蝶のキュビズム

あまり知られてないことかもしれないけれど、ほとんどの蝶は翅を閉じて木などに留まります(ちなみに蛾の仲間は翅をひろげてとまる、例外はもちろんあるのだけれど)。
もう少し知られてないことかもしれないけど多くの蝶はカラフルな面と地味な面の両面の翅をもっています。
なぜかというと、木の幹等で休む時には翅を閉じて地味(茶褐色)な面をみせて鳥等の捕食者から見つかりにくくする。
それだけだと今度は配偶者にみつけてもらえない。それで翅をひろげた時の派手なカラフルな面でもって異性をひきつけるわけです。面白いですよね。

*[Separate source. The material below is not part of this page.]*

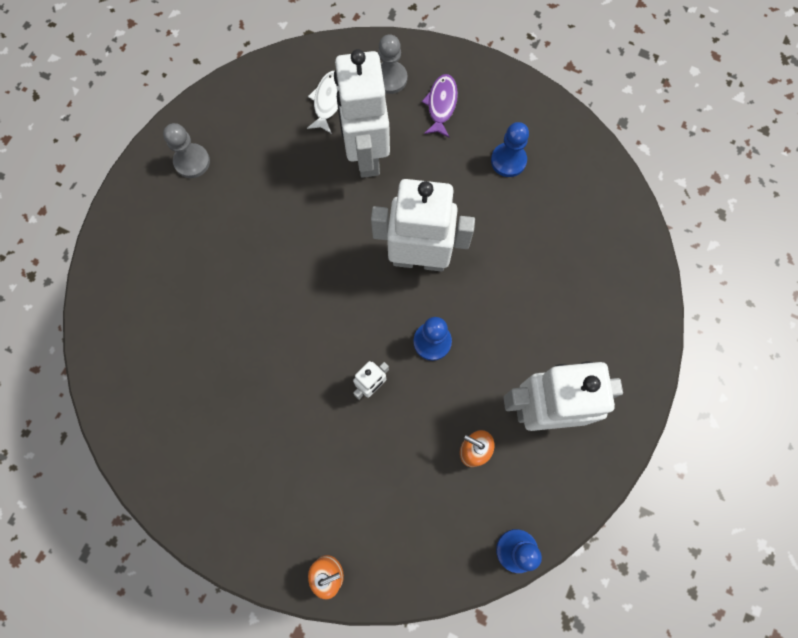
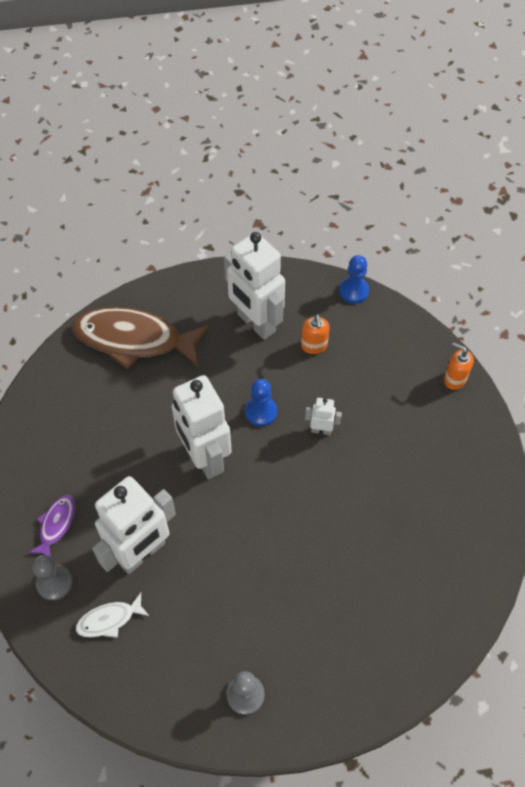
camera: 125 degrees left, 15 degrees down
(441, 105) = (56, 525): purple fish -> purple fish turned 135 degrees clockwise
(508, 160) = (78, 446): blue pawn -> none
(600, 275) = (134, 339): none -> brown fish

一般的な蝶の標本では、背中側の派手な面だけしか見えません。お腹側の面は地味なことが多いのでわざわざみせるようなものではないのかもしれないけれど、やっぱり両面でもって蝶という存在が立体的に見えてくる気がします。人間でもその人の良い面だけしか見えないと、なかなか深味というか、人格というものがうまく立ち上がってこないですよね。

だからこそポジとネガを交互にヒラヒラと反転させながら飛んでいる蝶をみると、複雑に乱反射をする宝石をみているようで思わず見入ってしまうのです。